THE IRON KHIVA
I
For countless generations a gentle brown people had dwelt high on the top of a mesa—far in the desert. Their houses rose like native forms of sandstone ledges on the crest of the rocky hills—seemed indeed a part of the cliffs themselves.
To join the old women climbing the steep path laden with water bottles of goatskin, to mingle with the boys driving home the goats—and to hear the girls chattering on the roofs was to forget modern America. A sensitive nature facing such scenes shivered with a subtle transport such as travelers once felt in the presence of Egypt before the Anglo-Saxon globe trotter had vulgarized it. This pueblo was a thousand years old—and to reach it was an exploration. Therefore, while the great Mississippi Valley was being overrun these simple folk lived apart.
They were on the maps of Arizona, but of this they had no knowledge and no care. Some of them were not even curious to see the white man who covered the mysterious land beyond the desert. The men of mystery in the tribe, the priests and the soothsayers, deeply resented the prying curiosity and the noisy impertinence of the occasional cowboy who rode across the desert to see some of their solemn rites with snakes and owls.
The white men grew in power just beyond the horizon line, but they asked no favors of him. They planted their corn in the sand where the floods ran, they guarded their hardy melons, and gathered their gnarled and rusty peaches year by year as contentedly as any people—chanting devout prayers and songs of thanksgiving to the deities that preside over the clouds and the fruitful earth. They did not ask for the corrugated-iron roofs of the houses which an officious government built for them, nor for the little schoolhouse which the insistent missionary built at the foot of their mesa.

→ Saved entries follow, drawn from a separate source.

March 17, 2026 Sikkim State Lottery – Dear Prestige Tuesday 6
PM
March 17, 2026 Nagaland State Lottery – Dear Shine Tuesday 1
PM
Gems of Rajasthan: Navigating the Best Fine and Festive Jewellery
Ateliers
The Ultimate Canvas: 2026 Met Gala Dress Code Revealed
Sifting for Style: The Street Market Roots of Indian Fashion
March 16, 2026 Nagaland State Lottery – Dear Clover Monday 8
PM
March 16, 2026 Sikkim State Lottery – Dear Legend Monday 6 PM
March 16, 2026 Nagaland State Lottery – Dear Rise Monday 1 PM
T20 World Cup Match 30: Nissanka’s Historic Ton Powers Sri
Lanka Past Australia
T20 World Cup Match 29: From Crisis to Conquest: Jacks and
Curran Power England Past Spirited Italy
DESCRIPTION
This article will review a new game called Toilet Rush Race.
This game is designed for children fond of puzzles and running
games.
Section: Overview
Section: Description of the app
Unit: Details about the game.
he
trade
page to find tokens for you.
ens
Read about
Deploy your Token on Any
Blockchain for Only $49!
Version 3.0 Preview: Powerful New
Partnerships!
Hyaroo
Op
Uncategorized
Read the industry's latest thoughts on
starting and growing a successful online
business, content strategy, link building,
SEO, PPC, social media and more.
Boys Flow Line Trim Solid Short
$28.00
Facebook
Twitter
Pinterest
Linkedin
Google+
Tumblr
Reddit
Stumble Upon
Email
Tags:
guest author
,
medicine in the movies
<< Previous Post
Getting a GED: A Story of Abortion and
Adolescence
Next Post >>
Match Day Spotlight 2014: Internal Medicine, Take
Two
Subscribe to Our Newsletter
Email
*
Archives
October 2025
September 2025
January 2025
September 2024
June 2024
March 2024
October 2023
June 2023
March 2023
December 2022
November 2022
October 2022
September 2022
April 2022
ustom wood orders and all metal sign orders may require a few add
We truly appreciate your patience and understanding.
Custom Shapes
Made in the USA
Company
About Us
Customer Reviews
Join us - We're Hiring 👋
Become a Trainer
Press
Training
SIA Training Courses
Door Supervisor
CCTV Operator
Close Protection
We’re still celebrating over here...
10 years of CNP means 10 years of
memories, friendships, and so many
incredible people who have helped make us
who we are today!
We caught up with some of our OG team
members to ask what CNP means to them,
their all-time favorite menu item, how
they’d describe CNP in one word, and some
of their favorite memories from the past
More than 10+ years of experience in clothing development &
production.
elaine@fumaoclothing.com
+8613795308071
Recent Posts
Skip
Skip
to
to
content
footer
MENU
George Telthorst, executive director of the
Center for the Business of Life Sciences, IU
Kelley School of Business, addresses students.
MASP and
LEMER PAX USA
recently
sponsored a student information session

They were a gentle folk—small and round and brown of limb, peaceful and kindly. The men on their return from the fields at night habitually took their babes to their arms—and it was curious and beautiful to see them sitting thus on their housetops, waiting for supper—their crowing infants on their knees. Such action disturbed all preconceived notions of desert dwellers.
They had their own governors, their sages, their physicians. Births and deaths went on among them accompanied by the same joy and sorrow that visit other human beings in greener lands. They did not complain of their desert. They loved it, and when at dawn they looked down upon the sapphire mists which covered it like a sea, song sprang to their lips, and they rode forth to their toil, caroling like larks.
True, pestilences swept over them from time to time—and droughts afflicted them—but these they accepted as punishment for some devotional remission on their part and redoubled their zealous chants. They had no doubts, they knew their way of life was superior to that of their neighbors, the Tinné; and their traditions of the Spaniards who had visited them, centuries before, were not pleasant—they put a word of fervent thanks into their songs that “the men of iron” came no more.